Aim of the exercise: Filter by the string "APERTURE": return the lines of the material that contain it.

Excerpted records:

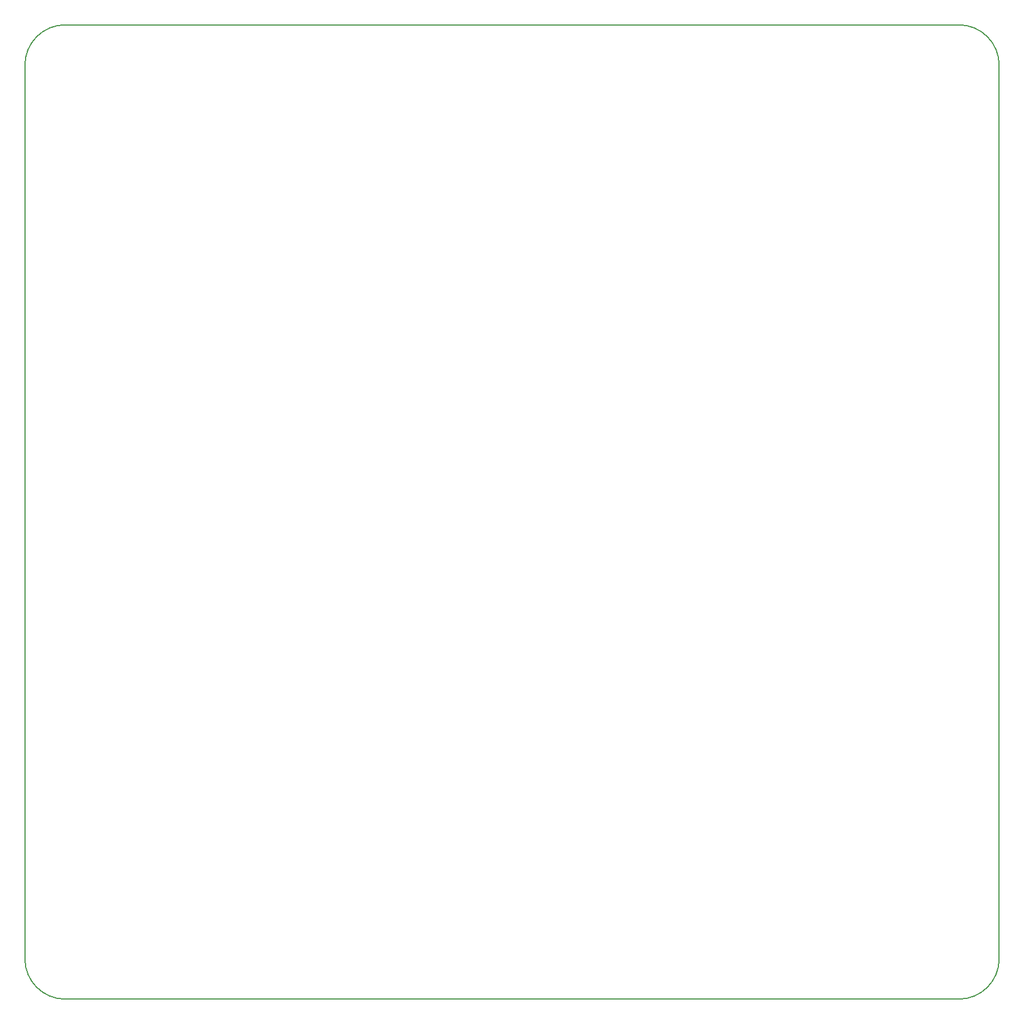
<source format=gbr>
G04 #@! TF.FileFunction,Profile,NP*
%FSLAX46Y46*%
G04 Gerber Fmt 4.6, Leading zero omitted, Abs format (unit mm)*
G04 Created by KiCad (PCBNEW 4.0.6) date 07/23/17 12:32:53*
%MOMM*%
%LPD*%
G01*
G04 APERTURE LIST*
%ADD10C,0.100000*%
%ADD11C,0.150000*%
G04 APERTURE END LIST*
D10*
D11*
X172000000Y-27000000D02*
X172000000Y-160000000D01*
X166000000Y-166000000D02*
G75*
G03X172000000Y-160000000I0J6000000D01*
G01*
X33000000Y-166000000D02*
X166000000Y-166000000D01*
X27000000Y-160000000D02*
G75*
G03X33000000Y-166000000I6000000J0D01*
G01*
X27000000Y-27000000D02*
X27000000Y-160000000D01*
X33000000Y-21000000D02*
G75*
G03X27000000Y-27000000I0J-6000000D01*
G01*
X172000000Y-27000000D02*
G75*
G03X166000000Y-21000000I-6000000J0D01*
G01*
X33000000Y-21000000D02*
X166000000Y-21000000D01*
M02*

</source>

Task answer:
G04 APERTURE LIST*
G04 APERTURE END LIST*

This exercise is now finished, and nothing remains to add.